Currently, spa guests run the gamut from high-profile celebrities and savvy spa-goers to spa virgins who are intrigued by the PSYC concept. At its busiest, from December to May, the spa team, which includes 40 full-time and 15 part-time employees, can handle up to 140 treatments per day. Still, Longo says her staff makes it a priority to make each visitor feel relaxed, special, and not rushed. "Our staff does an excellent job in promoting all of our treatments on a one-to-one basis," she says.

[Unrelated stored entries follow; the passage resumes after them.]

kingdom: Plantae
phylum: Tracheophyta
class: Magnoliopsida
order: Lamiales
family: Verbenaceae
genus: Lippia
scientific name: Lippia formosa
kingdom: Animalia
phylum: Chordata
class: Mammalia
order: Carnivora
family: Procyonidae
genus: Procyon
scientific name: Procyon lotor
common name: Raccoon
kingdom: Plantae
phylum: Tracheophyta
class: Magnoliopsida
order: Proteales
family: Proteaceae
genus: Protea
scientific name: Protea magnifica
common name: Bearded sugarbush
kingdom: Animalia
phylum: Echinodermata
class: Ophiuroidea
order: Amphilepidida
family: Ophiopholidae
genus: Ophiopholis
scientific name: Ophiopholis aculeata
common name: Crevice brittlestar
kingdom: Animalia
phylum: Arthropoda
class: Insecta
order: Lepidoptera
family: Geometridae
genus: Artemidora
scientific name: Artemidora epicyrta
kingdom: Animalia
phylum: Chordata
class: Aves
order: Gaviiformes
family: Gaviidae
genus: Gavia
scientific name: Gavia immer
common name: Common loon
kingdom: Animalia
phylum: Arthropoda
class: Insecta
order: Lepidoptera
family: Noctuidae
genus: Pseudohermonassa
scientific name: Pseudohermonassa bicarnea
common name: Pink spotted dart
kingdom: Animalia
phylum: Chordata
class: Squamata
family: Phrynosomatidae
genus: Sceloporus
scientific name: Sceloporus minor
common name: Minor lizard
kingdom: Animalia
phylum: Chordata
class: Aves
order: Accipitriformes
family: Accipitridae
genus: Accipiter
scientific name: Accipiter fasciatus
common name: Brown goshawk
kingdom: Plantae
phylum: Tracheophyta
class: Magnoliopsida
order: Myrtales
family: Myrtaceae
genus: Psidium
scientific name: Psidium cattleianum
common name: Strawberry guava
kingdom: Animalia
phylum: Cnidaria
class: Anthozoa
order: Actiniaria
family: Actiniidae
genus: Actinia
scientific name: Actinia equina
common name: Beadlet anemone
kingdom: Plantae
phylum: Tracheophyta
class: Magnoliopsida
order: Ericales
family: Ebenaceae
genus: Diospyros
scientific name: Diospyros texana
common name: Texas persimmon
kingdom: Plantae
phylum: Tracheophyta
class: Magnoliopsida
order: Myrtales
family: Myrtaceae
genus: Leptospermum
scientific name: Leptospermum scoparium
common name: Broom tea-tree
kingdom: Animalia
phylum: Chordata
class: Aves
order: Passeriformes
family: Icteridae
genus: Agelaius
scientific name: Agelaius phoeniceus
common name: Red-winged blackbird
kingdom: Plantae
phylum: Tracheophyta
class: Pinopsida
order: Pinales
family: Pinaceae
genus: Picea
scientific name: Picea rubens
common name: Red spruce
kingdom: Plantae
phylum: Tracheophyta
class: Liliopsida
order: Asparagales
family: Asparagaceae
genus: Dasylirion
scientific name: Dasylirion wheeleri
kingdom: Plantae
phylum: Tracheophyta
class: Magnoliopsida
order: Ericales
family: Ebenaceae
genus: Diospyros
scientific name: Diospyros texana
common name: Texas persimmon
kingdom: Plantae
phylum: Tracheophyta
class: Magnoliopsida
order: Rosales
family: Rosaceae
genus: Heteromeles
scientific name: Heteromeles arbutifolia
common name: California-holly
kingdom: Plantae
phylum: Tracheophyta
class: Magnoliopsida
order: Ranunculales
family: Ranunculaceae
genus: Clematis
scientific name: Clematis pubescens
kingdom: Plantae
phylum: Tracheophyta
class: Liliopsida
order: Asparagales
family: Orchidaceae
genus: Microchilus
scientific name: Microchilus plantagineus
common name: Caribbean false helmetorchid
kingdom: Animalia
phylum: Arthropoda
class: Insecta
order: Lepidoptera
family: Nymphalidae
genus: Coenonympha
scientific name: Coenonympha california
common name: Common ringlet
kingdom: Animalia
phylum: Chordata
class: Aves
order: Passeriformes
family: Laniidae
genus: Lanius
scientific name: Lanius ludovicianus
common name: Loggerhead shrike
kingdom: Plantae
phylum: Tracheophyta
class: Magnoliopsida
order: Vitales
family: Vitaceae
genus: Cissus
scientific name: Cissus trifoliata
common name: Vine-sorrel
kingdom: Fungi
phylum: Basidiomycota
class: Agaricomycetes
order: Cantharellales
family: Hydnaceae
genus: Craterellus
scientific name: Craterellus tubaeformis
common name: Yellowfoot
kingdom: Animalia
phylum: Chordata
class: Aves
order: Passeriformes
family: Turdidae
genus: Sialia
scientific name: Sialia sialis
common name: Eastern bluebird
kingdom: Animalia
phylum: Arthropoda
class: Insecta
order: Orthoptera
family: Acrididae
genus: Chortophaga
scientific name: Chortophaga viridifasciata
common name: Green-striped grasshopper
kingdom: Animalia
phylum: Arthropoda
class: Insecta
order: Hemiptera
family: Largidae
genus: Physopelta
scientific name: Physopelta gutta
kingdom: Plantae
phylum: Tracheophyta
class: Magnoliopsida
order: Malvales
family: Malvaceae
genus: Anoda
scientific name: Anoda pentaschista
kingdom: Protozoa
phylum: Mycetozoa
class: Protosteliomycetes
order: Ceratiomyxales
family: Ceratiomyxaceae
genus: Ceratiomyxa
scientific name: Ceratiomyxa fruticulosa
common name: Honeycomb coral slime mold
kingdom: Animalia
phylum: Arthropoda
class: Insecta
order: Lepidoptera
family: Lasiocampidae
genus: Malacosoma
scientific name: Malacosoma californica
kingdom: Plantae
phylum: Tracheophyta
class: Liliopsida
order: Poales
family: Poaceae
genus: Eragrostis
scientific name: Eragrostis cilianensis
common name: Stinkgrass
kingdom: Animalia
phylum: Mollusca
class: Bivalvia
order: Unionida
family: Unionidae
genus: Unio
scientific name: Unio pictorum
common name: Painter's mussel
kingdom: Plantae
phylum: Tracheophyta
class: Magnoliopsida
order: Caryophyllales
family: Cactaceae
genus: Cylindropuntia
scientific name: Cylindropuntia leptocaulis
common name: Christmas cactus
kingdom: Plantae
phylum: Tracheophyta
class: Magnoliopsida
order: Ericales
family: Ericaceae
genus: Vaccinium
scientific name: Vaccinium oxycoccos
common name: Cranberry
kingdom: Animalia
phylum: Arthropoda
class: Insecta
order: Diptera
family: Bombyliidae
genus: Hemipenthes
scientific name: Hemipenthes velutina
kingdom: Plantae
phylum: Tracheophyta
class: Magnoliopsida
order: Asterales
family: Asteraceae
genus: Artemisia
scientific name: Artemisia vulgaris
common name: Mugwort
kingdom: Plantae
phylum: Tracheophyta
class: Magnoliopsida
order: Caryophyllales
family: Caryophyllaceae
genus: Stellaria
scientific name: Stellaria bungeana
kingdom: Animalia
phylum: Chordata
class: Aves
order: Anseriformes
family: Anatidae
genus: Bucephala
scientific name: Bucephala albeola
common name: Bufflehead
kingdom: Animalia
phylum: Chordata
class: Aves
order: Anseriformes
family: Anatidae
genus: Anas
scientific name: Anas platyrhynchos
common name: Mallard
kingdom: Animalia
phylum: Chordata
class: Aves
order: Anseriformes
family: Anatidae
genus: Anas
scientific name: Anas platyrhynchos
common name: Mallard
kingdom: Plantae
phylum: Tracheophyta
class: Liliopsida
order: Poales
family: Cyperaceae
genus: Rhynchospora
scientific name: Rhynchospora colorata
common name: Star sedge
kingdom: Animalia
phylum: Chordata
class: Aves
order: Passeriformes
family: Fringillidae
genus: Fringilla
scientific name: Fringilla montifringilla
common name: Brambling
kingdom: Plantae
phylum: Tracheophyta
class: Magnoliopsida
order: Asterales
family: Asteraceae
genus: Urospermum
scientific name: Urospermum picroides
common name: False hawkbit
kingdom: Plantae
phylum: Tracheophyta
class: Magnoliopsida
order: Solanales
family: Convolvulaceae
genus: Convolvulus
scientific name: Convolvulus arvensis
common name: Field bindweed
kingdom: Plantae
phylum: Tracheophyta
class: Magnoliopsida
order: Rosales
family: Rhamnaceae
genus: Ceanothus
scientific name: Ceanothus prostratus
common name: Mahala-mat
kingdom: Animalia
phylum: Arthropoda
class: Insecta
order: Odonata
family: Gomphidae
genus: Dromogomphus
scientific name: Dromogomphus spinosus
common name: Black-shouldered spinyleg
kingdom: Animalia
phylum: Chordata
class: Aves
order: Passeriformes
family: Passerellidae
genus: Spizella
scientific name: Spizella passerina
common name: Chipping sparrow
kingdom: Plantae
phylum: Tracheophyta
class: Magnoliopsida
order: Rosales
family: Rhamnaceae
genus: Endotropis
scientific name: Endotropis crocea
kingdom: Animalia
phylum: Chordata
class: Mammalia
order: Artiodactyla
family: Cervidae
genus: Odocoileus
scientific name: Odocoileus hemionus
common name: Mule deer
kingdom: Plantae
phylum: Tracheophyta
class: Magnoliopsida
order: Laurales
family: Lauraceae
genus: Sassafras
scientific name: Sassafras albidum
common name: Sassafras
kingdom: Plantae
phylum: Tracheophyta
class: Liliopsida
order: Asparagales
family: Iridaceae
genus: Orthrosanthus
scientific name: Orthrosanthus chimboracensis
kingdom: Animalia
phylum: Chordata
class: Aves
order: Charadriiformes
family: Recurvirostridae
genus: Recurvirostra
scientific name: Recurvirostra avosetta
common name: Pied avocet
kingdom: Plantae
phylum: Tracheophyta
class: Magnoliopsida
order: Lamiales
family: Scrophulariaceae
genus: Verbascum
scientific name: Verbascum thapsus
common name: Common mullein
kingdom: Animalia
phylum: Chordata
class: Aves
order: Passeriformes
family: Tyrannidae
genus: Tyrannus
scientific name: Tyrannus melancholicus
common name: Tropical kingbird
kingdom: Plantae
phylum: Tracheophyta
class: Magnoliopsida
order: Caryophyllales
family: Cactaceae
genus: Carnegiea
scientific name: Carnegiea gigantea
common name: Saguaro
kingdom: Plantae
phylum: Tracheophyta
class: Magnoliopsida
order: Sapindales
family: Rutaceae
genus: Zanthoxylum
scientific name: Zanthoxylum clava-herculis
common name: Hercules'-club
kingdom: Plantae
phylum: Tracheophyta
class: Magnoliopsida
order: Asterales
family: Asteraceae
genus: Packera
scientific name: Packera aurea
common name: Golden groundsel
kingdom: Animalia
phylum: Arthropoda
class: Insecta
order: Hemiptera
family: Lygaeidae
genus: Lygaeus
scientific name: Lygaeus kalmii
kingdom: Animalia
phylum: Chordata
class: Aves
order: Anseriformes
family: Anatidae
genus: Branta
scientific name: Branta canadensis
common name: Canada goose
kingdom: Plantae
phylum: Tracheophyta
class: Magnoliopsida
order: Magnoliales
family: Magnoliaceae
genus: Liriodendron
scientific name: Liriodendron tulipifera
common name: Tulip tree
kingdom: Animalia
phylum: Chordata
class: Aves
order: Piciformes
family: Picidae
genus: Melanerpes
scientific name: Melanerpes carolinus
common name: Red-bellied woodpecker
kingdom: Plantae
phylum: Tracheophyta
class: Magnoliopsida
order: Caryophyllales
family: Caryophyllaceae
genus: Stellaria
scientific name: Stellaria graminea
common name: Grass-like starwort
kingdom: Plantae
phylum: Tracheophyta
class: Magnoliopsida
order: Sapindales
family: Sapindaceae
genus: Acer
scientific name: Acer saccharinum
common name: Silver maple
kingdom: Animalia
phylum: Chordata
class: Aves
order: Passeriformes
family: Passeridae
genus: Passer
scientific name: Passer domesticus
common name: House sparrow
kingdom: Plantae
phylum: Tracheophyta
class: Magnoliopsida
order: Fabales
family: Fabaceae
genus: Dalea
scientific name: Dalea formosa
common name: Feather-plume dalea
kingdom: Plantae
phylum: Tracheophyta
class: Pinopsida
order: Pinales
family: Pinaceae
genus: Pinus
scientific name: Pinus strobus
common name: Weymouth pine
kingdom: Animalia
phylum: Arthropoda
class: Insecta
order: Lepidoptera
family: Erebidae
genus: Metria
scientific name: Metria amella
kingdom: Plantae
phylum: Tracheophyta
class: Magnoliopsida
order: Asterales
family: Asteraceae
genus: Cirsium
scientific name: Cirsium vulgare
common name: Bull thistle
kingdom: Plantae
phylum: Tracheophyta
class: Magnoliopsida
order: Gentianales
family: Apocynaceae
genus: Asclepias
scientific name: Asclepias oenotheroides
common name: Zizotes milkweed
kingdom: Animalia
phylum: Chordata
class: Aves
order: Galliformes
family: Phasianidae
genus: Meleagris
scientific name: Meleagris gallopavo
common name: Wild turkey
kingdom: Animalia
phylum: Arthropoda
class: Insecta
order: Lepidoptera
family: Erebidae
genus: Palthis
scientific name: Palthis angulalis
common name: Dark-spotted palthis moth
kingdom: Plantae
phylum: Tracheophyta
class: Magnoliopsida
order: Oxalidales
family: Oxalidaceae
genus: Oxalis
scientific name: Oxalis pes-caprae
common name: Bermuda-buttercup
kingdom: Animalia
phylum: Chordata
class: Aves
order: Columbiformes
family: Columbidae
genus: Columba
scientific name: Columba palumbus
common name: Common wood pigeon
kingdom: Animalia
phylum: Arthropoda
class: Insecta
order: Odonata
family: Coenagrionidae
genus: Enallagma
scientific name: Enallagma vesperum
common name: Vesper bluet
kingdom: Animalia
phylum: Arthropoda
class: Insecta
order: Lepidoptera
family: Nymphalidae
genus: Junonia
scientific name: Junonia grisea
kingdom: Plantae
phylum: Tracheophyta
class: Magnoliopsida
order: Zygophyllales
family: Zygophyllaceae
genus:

The spa also offers memberships ($2,000, one year; $1,200, six months), which include unlimited use of the spa's facilities. Members also receive 10 percent off of spa treatments, personal training sessions, and Pilates and yoga classes. Most visitors, however, simply partake in á la carte treatments.

No matter what the treatment or membership option guests select when they visit, the mentality at Palm Springs Yacht Club is decidedly laid back, relaxed and sometimes silly, which suits Longo just fine considering she believes it to be the reason the spa is so beloved by its guests. "We want people to come here and relax, have fun, and feel better when they leave," she says.